Skills development in a wide range of disciplines
UNSW Business School Dean, Professor Chris Styles, says UNSW’s 73-year history of world-leading education experience makes Mentem uniquely placed to deliver skills across a large spectrum of disciplines.
“The government recently signalled its bid to have Australia predominantly powered by renewable energy. To do this, we must rapidly scale up our renewable energy workforce. UNSW is home to one of the leading solar and renewable energy research schools in the world.
“Being able to tap into and repackage UNSW’s vast amounts of higher education content into upskill and reskill products that organisations can deploy in a way that is contextualised and relevant, allows us to offer a multidisciplinary approach.
“The learning programs also aim to develop employees, irrespective of their role, to operate effectively in increasingly digital workplaces as well as providing courses in other critical enterprise skills such as problem solving and decision making,” Prof. Styles says.
Since its establishment in 2021, Mentem has developed and delivered digital literacy, data analytics and business process modelling programs across government, the not-for-profit and finance sector.
One recent example includes taking employees from across Suncorp Group and reskilling them to become proficient in business process modelling.
Building a workforce for the future
Suncorp Group EGM People and Culture Strategy, Matt Leslie, says developing this capability in-house reflected Suncorp’s strong commitment to investing in its people and building a workforce fit for the future.
“Reskilling our people in this important area of end-to-end business process modelling enables us to better review our service offerings and ultimately improve the experience for our customers,” he says.

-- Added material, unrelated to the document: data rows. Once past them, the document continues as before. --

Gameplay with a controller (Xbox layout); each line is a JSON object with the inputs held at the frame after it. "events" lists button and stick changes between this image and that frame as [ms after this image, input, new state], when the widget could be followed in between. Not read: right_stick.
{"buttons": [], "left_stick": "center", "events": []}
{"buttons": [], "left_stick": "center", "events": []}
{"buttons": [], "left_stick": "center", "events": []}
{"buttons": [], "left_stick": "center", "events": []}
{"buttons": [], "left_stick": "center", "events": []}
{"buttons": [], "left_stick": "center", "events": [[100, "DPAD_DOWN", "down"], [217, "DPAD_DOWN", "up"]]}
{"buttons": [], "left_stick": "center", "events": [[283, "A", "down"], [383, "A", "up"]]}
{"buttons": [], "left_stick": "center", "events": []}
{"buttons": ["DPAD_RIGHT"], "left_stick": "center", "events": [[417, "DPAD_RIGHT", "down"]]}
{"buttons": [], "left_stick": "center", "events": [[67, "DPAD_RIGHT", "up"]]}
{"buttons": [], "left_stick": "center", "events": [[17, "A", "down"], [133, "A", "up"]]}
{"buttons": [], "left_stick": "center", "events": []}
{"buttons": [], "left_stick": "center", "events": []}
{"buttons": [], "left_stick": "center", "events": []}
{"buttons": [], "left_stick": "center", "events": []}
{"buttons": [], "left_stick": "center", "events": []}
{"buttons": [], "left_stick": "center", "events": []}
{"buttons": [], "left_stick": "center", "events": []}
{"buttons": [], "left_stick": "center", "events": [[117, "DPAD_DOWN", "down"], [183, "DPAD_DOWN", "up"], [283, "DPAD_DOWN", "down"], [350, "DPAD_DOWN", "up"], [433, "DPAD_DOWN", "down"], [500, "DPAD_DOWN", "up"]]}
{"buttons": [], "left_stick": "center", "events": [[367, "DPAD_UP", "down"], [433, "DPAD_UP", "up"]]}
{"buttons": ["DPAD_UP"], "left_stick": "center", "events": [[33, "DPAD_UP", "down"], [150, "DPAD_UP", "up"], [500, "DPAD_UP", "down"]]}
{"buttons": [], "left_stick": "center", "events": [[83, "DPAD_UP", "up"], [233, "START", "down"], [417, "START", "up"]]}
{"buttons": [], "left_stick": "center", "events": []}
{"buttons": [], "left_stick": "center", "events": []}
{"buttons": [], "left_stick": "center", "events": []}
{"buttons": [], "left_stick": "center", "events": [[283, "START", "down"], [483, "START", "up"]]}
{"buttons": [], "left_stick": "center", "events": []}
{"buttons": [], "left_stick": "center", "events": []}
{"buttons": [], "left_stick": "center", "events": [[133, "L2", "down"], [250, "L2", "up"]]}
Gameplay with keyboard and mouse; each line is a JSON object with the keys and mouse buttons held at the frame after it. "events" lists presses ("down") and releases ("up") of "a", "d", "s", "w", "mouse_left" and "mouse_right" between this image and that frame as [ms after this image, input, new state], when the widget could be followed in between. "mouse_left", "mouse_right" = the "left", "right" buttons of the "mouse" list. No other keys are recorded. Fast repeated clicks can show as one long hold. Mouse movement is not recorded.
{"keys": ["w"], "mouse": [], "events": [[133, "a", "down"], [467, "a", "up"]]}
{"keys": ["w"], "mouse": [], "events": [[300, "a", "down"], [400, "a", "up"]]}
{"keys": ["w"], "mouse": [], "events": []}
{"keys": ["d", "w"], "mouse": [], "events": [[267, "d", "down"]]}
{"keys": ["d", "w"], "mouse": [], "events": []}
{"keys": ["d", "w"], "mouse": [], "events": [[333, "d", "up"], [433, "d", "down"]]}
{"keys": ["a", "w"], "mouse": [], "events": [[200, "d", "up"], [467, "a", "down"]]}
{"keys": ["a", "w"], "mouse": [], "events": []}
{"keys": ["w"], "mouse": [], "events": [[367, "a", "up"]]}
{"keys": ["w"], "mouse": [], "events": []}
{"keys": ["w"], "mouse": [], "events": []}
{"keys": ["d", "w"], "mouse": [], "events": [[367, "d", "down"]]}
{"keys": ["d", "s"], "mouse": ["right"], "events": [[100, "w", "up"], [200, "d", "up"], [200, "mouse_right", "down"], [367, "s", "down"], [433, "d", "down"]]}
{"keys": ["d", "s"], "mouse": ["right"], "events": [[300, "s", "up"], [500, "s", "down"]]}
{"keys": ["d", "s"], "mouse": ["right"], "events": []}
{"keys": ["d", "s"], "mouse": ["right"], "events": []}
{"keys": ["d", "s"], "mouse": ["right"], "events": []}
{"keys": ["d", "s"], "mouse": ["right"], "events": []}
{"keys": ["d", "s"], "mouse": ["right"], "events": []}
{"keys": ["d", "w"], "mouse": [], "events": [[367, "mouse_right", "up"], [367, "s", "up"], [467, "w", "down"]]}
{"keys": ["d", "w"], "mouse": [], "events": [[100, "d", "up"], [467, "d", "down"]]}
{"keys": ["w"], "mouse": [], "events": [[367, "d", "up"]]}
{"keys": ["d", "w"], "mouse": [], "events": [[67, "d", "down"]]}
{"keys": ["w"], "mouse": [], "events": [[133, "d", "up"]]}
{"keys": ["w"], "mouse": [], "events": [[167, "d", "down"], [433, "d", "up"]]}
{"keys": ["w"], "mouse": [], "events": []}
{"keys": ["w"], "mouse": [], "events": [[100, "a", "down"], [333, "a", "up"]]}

Mentem CEO Arvind Sampath says Mentem also recently developed and implemented a Digital Skills Uplift pilot program for employees at the Department of Regional NSW.
“The program is a mix of formal and on-the-job learning, including coaching support, and is designed to fit into the daily work of employees. The scalable program was also co-designed with employees,” he says.
“Another unique feature is our Insights platform which enables us to take an end-to-end approach to learning. The platform allows us to identify who is best suited to meet the evolving demands of the business, pinpoint where their training should focus, and then measure the learners’ progress throughout delivery,” Mr Sampath says.
“No two businesses are the same. That’s why Mentem designs contextualised learning experiences that align skills programs to strategic objectives.
“We go about training a little differently, too. Our approach is to embed an organisations’ subject matter experts, to really empower peer-to-peer learning. This enables businesses to become a self-sustaining learning environment, where employees continually grow together.”
Mr Sampath says credentialling can be provided, and the training is a potential pathway to further university study.